I tell you all this because my dad recently called me to share the results of my genetic testing. It turns out I’m not an American Indian at all. I’m 40% Welsh-Irish, 40% Scottish-English, 10% Scandinavian, and 10% god knows what else. As I grew older I learned that birds actually do sleep when they fly, but only one part of their brain is sleeping; and there’s not another me in the world at all. But I do actually breathe tree burps. I also learned that my grandma told my cousin Jonathan that he was the smartest one. He became a surgeon; I became a minister. I’ll let you decide who’s smarter. Unfortunately for me, my grandma didn’t live forever at all. But she did manage find a new husband who told her how beautiful she was, and how cute her outfits were before she died.
Most of my memories of her are in the kitchen, baking cookies and brownies and cakes.

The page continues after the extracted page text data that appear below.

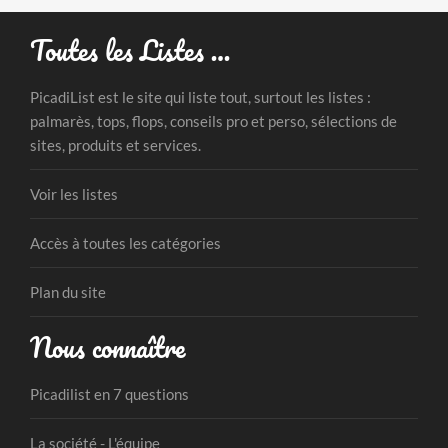
Toutes les Listes …
PicadiList est le site qui liste tout, surtout les listes :
palmarès, tops, flops, conseils pro et perso, sélections de
sites, produits et services.
Voir les listes
Accès à toutes les catégories
Plan du site
Nous connaître
Picadilist en 7 questions
La société - L'équipe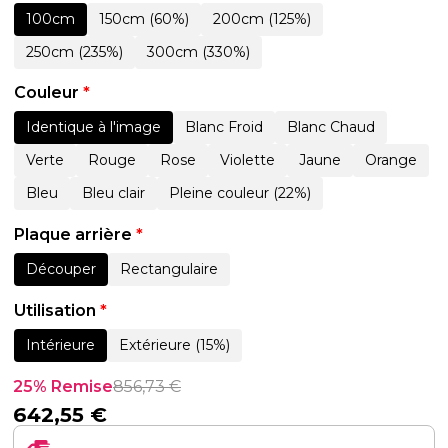
100cm
150cm (60%)
200cm (125%)
250cm (235%)
300cm (330%)
Couleur
*
Identique à l'image
Blanc Froid
Blanc Chaud
Verte
Rouge
Rose
Violette
Jaune
Orange
Bleu
Bleu clair
Pleine couleur (22%)
Plaque arrière
*
Découper
Rectangulaire
Utilisation
*
Intérieure
Extérieure (15%)
25% Remise
856,73
€
642,55
€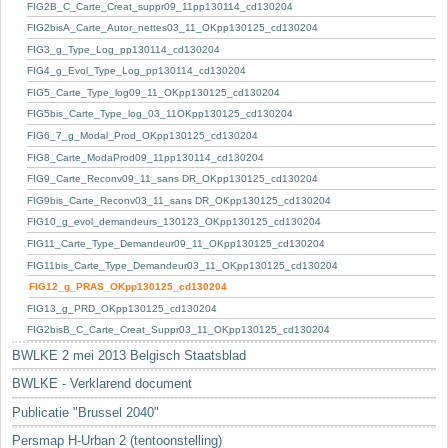
Sleutelwoorden
FIG2B_C_Carte_Creat_suppr09_11pp130114_cd130204
FIG2bisA_Carte_Autor_nettes03_11_OKpp130125_cd130204
Stedenbouwkundige inlichtingen
FIG3_g_Type_Log_pp130114_cd130204
FIG4_g_Evol_Type_Log_pp130114_cd130204
FIG5_Carte_Type_log09_11_OKpp130125_cd130204
FIG5bis_Carte_Type_log_03_11OKpp130125_cd130204
FIG6_7_g_Modal_Prod_OKpp130125_cd130204
FIG8_Carte_ModaProd09_11pp130114_cd130204
FIG9_Carte_Reconv09_11_sans DR_OKpp130125_cd130204
FIG9bis_Carte_Reconv03_11_sans DR_OKpp130125_cd130204
FIG10_g_evol_demandeurs_130123_OKpp130125_cd130204
FIG11_Carte_Type_Demandeur09_11_OKpp130125_cd130204
FIG11bis_Carte_Type_Demandeur03_11_OKpp130125_cd130204
FIG12_g_PRAS_OKpp130125_cd130204
FIG13_g_PRD_OKpp130125_cd130204
FIG2bisB_C_Carte_Creat_Suppr03_11_OKpp130125_cd130204
BWLKE 2 mei 2013 Belgisch Staatsblad
BWLKE - Verklarend document
Publicatie "Brussel 2040"
Persmap H-Urban 2 (tentoonstelling)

I realize that seems pretty domestic, but that’s where her magic happened. It’s where I heard the stories that, to this very day, keep my family tied together. Over the years, through illness and difficulty, what holds us together is the meals we share, and the stories we tell.
We tell these stories over meals because there’s a part of our lives that depend on it. I didn’t choose the family I was given, and neither did many of you. To be a family, to make life special, to use your super powers to transform a bunch of food into a meal is magical. It can heal broken hearts. There’s a reason why food is at the heart of so many religions. Magic happens when bread is broken with others.
So, this morning, I offer to this congregation chocolate zucchini muffins my wife, daughter, and I made last night. They were made in my kitchen, the place where the fire keeps burning, and our hearts get warmed.
Please, dear friends, come forward and share with us your story, and the food that feeds your souls.